_PROBLEM TO WORK ON_:
Rewrite the lines below, changing every "scientific name" to "species" and leaving everything else as it is.

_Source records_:
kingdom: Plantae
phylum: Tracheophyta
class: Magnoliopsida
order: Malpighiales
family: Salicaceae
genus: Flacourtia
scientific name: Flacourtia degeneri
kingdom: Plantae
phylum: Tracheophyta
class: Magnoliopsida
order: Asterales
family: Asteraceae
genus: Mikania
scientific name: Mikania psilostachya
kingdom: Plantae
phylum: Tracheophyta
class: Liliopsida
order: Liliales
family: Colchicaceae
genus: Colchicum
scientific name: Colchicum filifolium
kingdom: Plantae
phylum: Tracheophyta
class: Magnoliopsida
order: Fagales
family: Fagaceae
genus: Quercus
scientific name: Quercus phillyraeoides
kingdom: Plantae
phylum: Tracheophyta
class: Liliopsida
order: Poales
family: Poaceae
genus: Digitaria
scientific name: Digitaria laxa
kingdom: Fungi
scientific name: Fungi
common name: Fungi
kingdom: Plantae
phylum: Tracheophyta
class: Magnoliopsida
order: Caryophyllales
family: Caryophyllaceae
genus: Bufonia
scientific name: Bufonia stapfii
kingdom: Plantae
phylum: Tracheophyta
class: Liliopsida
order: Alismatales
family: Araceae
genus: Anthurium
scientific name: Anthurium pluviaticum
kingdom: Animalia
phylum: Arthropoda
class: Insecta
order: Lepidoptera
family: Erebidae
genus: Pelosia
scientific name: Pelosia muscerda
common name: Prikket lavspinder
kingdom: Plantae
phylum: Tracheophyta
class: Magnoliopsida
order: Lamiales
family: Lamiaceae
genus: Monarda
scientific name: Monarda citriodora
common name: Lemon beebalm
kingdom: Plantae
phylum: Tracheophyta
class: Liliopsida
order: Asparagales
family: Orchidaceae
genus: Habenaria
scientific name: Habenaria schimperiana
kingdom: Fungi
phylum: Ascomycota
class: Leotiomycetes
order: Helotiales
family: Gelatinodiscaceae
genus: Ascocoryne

_FULL OUTPUT_:
kingdom: Plantae
phylum: Tracheophyta
class: Magnoliopsida
order: Malpighiales
family: Salicaceae
genus: Flacourtia
species: Flacourtia degeneri
kingdom: Plantae
phylum: Tracheophyta
class: Magnoliopsida
order: Asterales
family: Asteraceae
genus: Mikania
species: Mikania psilostachya
kingdom: Plantae
phylum: Tracheophyta
class: Liliopsida
order: Liliales
family: Colchicaceae
genus: Colchicum
species: Colchicum filifolium
kingdom: Plantae
phylum: Tracheophyta
class: Magnoliopsida
order: Fagales
family: Fagaceae
genus: Quercus
species: Quercus phillyraeoides
kingdom: Plantae
phylum: Tracheophyta
class: Liliopsida
order: Poales
family: Poaceae
genus: Digitaria
species: Digitaria laxa
kingdom: Fungi
species: Fungi
common name: Fungi
kingdom: Plantae
phylum: Tracheophyta
class: Magnoliopsida
order: Caryophyllales
family: Caryophyllaceae
genus: Bufonia
species: Bufonia stapfii
kingdom: Plantae
phylum: Tracheophyta
class: Liliopsida
order: Alismatales
family: Araceae
genus: Anthurium
species: Anthurium pluviaticum
kingdom: Animalia
phylum: Arthropoda
class: Insecta
order: Lepidoptera
family: Erebidae
genus: Pelosia
species: Pelosia muscerda
common name: Prikket lavspinder
kingdom: Plantae
phylum: Tracheophyta
class: Magnoliopsida
order: Lamiales
family: Lamiaceae
genus: Monarda
species: Monarda citriodora
common name: Lemon beebalm
kingdom: Plantae
phylum: Tracheophyta
class: Liliopsida
order: Asparagales
family: Orchidaceae
genus: Habenaria
species: Habenaria schimperiana
kingdom: Fungi
phylum: Ascomycota
class: Leotiomycetes
order: Helotiales
family: Gelatinodiscaceae
genus: Ascocoryne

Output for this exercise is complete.